MessageSujet: Re: [Flashback] Puisque nous allons être soeurs...   Jeu 24 Nov - 23:13

Puisque nous allons être sœurs

L’euphorie traversait encore le corps de la jeune Colombe tandis qu’elle regagnait ses appartements. Son pas se faisait pressé et n’était interrompu que par quelques rires qu’elle lâchait de temps à autres. Le tissu souple et léger de cette robe azurée qu’elle portait avec élégance, suivait chacun de ses mouvements. La robe avait été créée par un artisan de Lancehélion qui avait eu cette lourde mission de préparer également la robe qu’elle porterait le lendemain durant ses noces. A cette pensée, un nouveau rire lui échappa. Sur ses lèvres trônait un sourire telle celui d’une enfant qui venait de commettre une bêtise. Et bêtise, certains diraient que oui, elle en avait commise une, et de taille…

Tristam avait beau être très proche de toutes ces superstitions, il n’avait pas souhaité passer son dîner ailleurs qu’en compagnie de sa future épouse, la dévorant des yeux, lui faisant déguster les mets les plus délicats que Dorne pouvait créer.
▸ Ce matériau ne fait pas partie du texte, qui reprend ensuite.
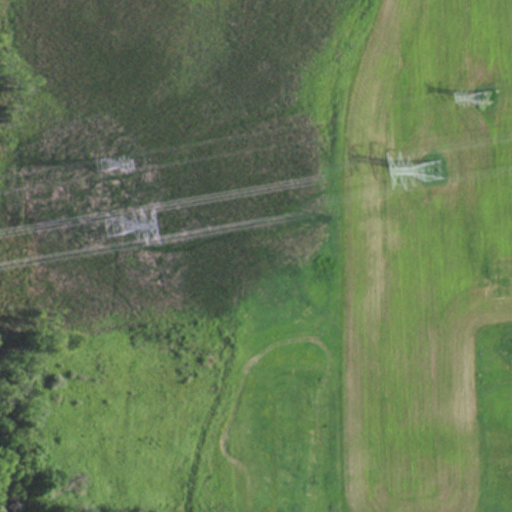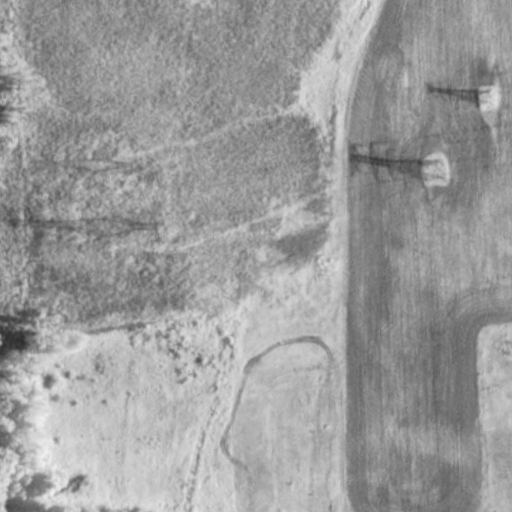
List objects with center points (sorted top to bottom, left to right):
power tower: (496, 100)
power tower: (98, 162)
power tower: (438, 168)
power tower: (116, 220)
Ils roucoulaient véritablement l’un et l’autre et ensemble, ils semblaient ne plus être atteignables, volant au dessus du reste du monde. Demain, elle deviendrait Princesse consort de Dorne et régnerait aux côtés de l’homme qu’elle aimait. Un homme qu’elle avait appris à connaître, encore et encore, se laissant doucement apprivoiser par ce prince du désert. Un homme qui l’avait emmenée se promener dans les jardins après leur dîner, rêvant de l’avenir et de ce monde qu’ils pourraient créer ensemble. Un homme qui avait fini par la coller à un arbre, à l’abri des regards et à glisser ses lèvres dans son cou avant de relever doucement le tissu de sa robe. Elle n’avait pas cherché à le repousser car elle l’avait autant désiré qu’il la voulait. Alors les Dieux, qu’ils soient anciens ou nouveaux, ne les avaient guère foudroyés, laissant leurs corps se rencontrer pour la première fois, certes un peu à l’avance de ce qui avait été prévu. Puis, il l’avait raccompagnée vers les appartements qu’elle occupait, glissant une dernière fois ses lèvres sur celles de la jeune femme.
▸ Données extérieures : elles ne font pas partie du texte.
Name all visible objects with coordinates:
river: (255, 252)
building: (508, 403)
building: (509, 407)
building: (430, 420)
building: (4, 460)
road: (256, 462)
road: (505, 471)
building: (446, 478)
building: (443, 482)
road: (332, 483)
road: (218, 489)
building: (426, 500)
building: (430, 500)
Un nouveau rire léger lui échappa en repensant à cela. Que dirait son aîné s’il apprenait pareille chose… Et son oncle ? Tous deux seraient fortement outrés d’apprendre que la belle jeune femme avait eu ce genre de comportement. Mais pourquoi l’apprendraient-ils ? Dès le lendemain, son corps retrouverait celui de Tristam sans la moindre honte et elle avait déjà plus que hâte de cela. Elle monta quelques marches avant de s’avancer vers la porte de sa chambre. Comme elle avait hâte d’être au lendemain. Elle ouvrit la porte… Et son sourire s’effaça bien rapidement à la vision de la jeune princesse qui se trouvait devant elle. Nymeria. Depuis un an qu’elle était à Dorne, la Valoise n’avait eu que très peu l’occasion de discuter avec cette jeune fille, sœur de son futur époux. Ou plutôt, elle n’en avait pas réellement eu envie. Parfois, les quelques discussions passées à tables avaient été très tendues et si elle n’avait pas souhaité entrer dans ce conflit direct, Etaine n’en avait pas moins gardé en mémoire les mots parfois déplacés de la jeune et farouche princesse.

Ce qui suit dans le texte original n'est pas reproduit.